Adding a new column triggers reprocessing of Auto Loader source table
- Mark as New
- Bookmark
- Subscribe
- Mute
- Subscribe to RSS Feed
- Permalink
- Report Inappropriate Content
03-25-2024 09:19 AM
I have a source table A in Unity Catalog. This table is constantly written to and is a streaming table.
I also have another table B in Unity Catalog. This is a managed table with liquid clustering.
Using Auto Loader I move new data from A to B using a code similar to the following:
streaming_query = (
spark.readStream.option("ignoreDeletes", "true")
.table("catalog.bronze.A")
.selectExpr(
"column_1",
"column_2"
)
.writeStream.option("checkpointLocation", "/Volumes/catalog/silver/checkpoints/B")

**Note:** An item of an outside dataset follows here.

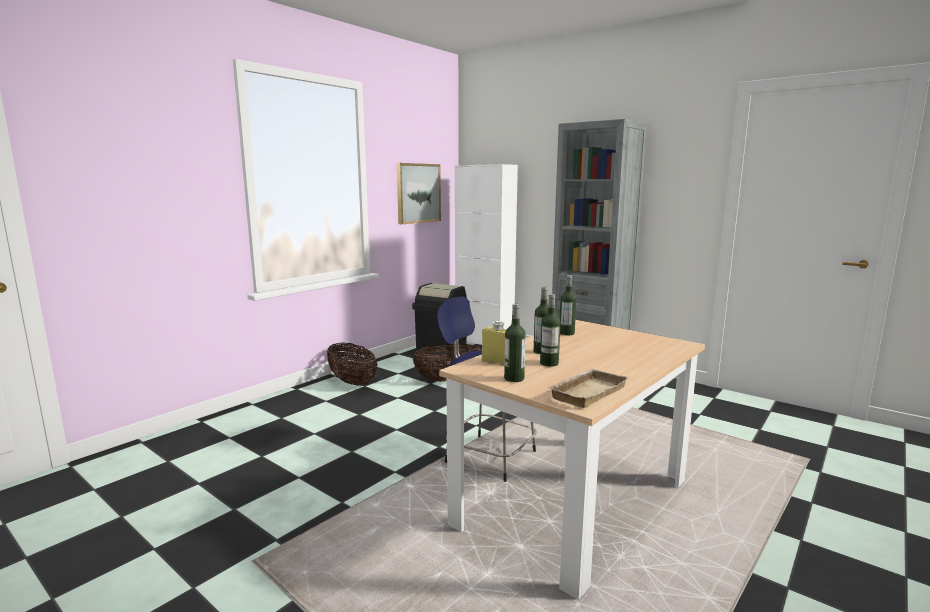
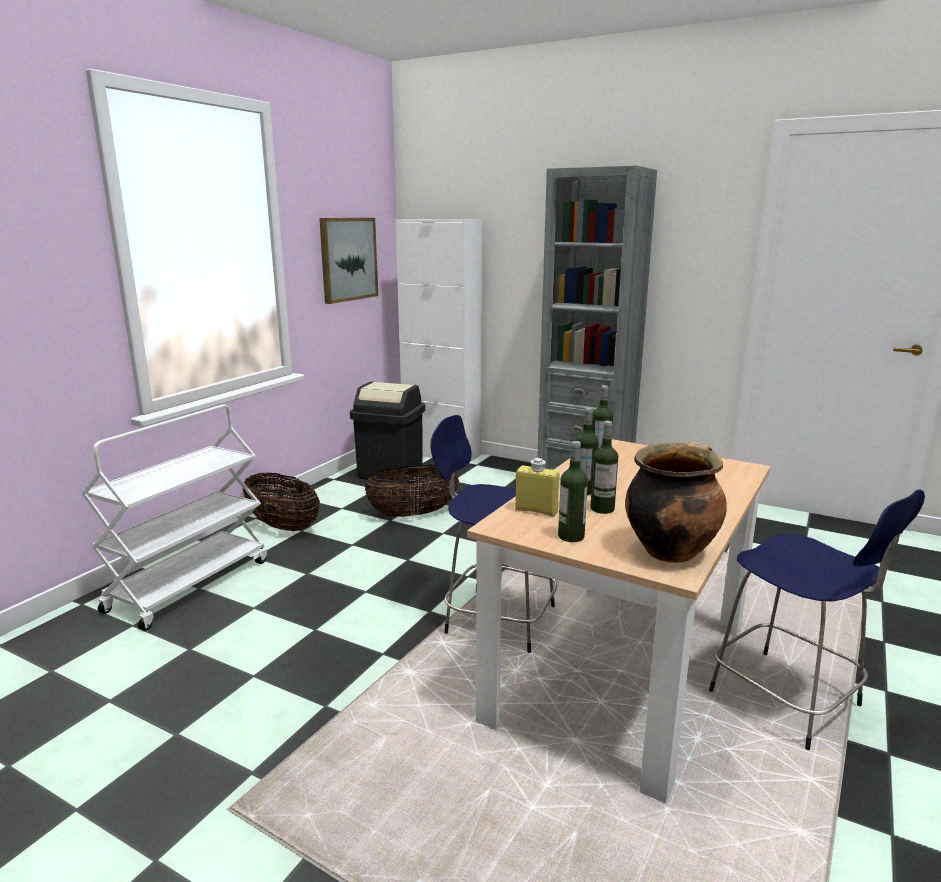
camera: 10 degrees left, 5 degrees up
beige tray [547,369,629,408] -> cooking pot [625,441,727,563]
none -> white cart [81,405,267,631]
none -> blue stool [709,489,925,750]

.option("mergeSchema", "true")
.trigger(availableNow=True)
.toTable("B")
)
streaming_query.awaitTermination(timeout=300)
Everything was running smoothly, but I then decided to add a new column to the SELECT, so I end up with a SELECT similar to:
.selectExpr(
"column_1",
"column_2",
"column_3"
)
Now, after this configuration change, all the existing data in B got duplicated. The new column was added correctly to the duplicated records. It is as if the whole A table was reprocessed and appended to the already existing data in B.
Is this the expected behaviour based on my configuration? What can I do to avoid this in the future and just have the old data have NULL in the added columns?